Dice María Augusta Vintimilla que “Es admirable la precisa composición de cada poema...” y asimismo, que el libro está “enraizado en sus poemarios anteriores, algunas de cuyas líneas maestras continúa –como ese diálogo con un extenso registro de textos culturales-, pero también con aperturas que dejan vislumbrar nuevos comienzos...”

Sí, Zapata llega en No hay naves para Lesbos a un punto de alta calidad en los textos que conforman el poemario; trabaja sobre motivos que estaban en sus otros títulos, en especial, por supuesto, la cultura, una de sus más altas y hondas pasiones, y lo hace cada vez con mayor dominio del oficio y el instrumento lingüístico, y más bien con pocas falencias, lo que nos permite afirmar que este libro es el anuncio contundente de la madurez que ha alcanzado el autor, manteniendo una línea estética, una concepción del mundo, una forma de enfrentar la vida y el arte, contradictorias, dialécticas, transgresoras, pero profundamente personales.

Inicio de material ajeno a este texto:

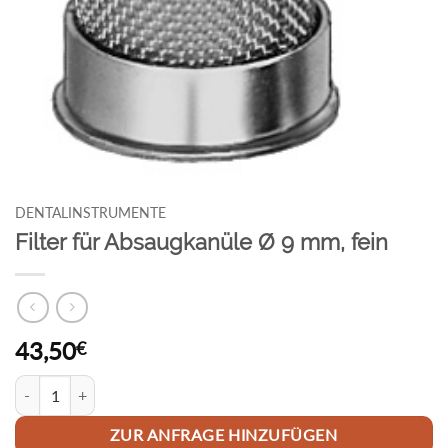
DENTALINSTRUMENTE
Filter für Absaugkanüle Ø 9 mm, fein
43,50
€
Filter für Absaugkanüle Ø 9 mm, fein Menge
ZUR ANFRAGE HINZUFÜGEN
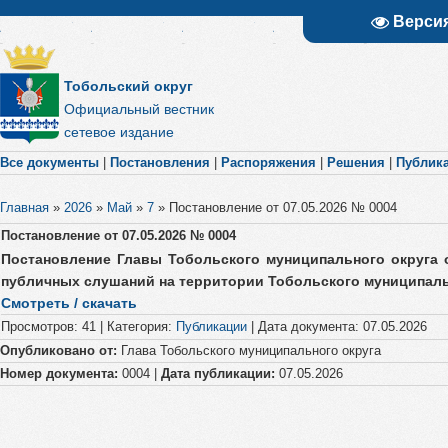
Верси
Тобольский округ
Официальный вестник
сетевое издание
Все документы
|
Постановления
|
Распоряжения
|
Решения
|
Публик
Главная
»
2026
»
Май
»
7
»
Постановление от 07.05.2026 № 0004
Постановление от 07.05.2026 № 0004
Постановление Главы Тобольского муниципального округа о
публичных слушаний на территории Тобольского муниципаль
Смотреть / скачать
Просмотров
:
41
|
Категория
:
Публикации
|
Дата документа
:
07.05.2026
Опубликовано от:
Глава Тобольского муниципального округа
Номер документа:
0004 |
Дата публикации:
07.05.2026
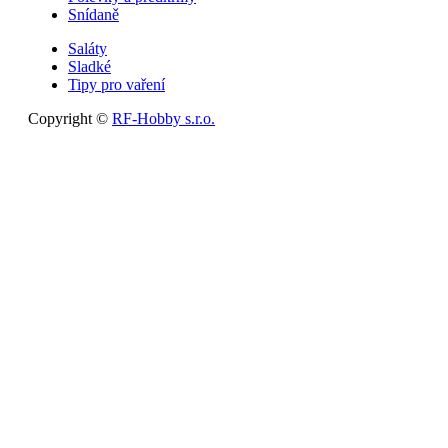
Snídaně
Saláty
Sladké
Tipy pro vaření
Copyright ©
RF-Hobby s.r.o.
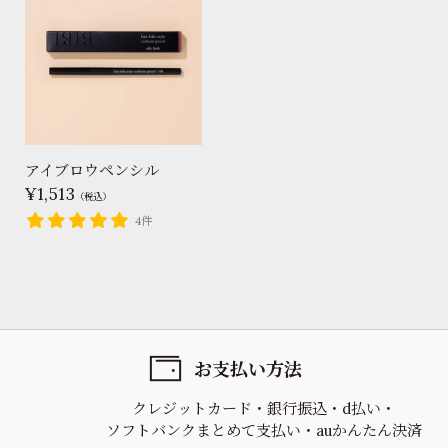
アイブロウペンシル
1,513
（税込）
4件
お支払い方法
クレジットカード
銀行振込
d払い
ソフトバンクまとめて支払い
auかんたん決済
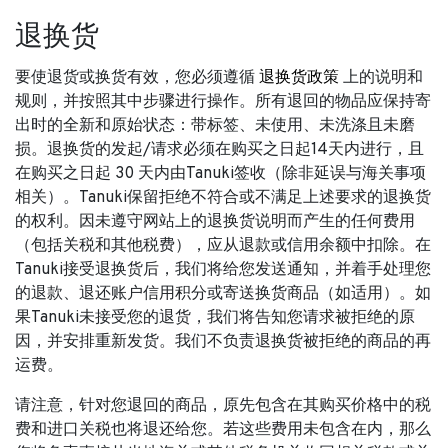
退换货
要使退货或换货有效，您必须遵循
退换货政策
上的说明和
规则，并按照其中步骤进行操作。所有退回的物品应保持寄
出时的全新和原始状态：带标签、未使用、未洗涤且未磨
损。退换货的发起/请求必须在购买之日起14天内进行，且
在购买之日起 30 天内由Tanuki签收（除非延误与海关事项
相关）。Tanuki保留拒绝不符合或不满足上述要求的退换货
的权利。因未遵守网站上的退换货说明而产生的任何费用
（包括关税和其他税费），应从退款或信用余额中扣除。在
Tanuki接受退换货后，我们将给您发送通知，并着手处理您
的退款、退还账户信用积分或寄送换货商品（如适用）。如
果Tanuki未接受您的退货，我们将告知您请求被拒绝的原
因，并安排重新发货。我们不负责退换货被拒绝的商品的再
运费。
请注意，针对您退回的商品，原先包含在其购买价格中的税
费和进口关税也将退还给您。若这些费用未包含在内，那么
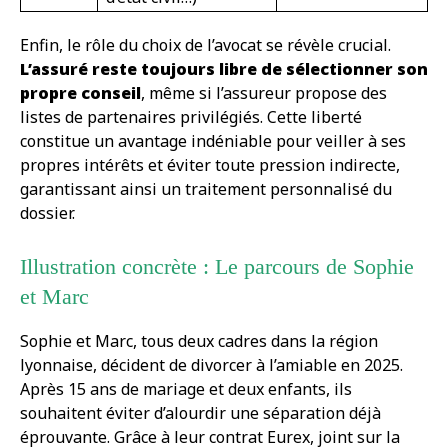
Enfin, le rôle du choix de l’avocat se révèle crucial.
L’assuré reste toujours libre de sélectionner son
propre conseil
, même si l’assureur propose des
listes de partenaires privilégiés. Cette liberté
constitue un avantage indéniable pour veiller à ses
propres intérêts et éviter toute pression indirecte,
garantissant ainsi un traitement personnalisé du
dossier.
Illustration concrète : Le parcours de Sophie
et Marc
Sophie et Marc, tous deux cadres dans la région
lyonnaise, décident de divorcer à l’amiable en 2025.
Après 15 ans de mariage et deux enfants, ils
souhaitent éviter d’alourdir une séparation déjà
éprouvante. Grâce à leur contrat Eurex, joint sur la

No hay naves para Lesbos es la concreción de un hacer lírico, exigente, basado en un trabajo incansable sobre los textos; es la negación absoluta del impromtu, de la improvisación, y es la celebración de los temas en las formas más acabadas de la poesía contemporánea no solo de Cuenca, sino del país.

Nos sentimos verdaderamente orgullosos de entregar este libro a unos lectores cultos, ávidos, críticos, y conscientes de que la poesía es una materia en constante evolución; obra que confirma una vocación literaria labrada a fuego, en el centro mismo del cuerpo, el corazón y el talento de un gran autor.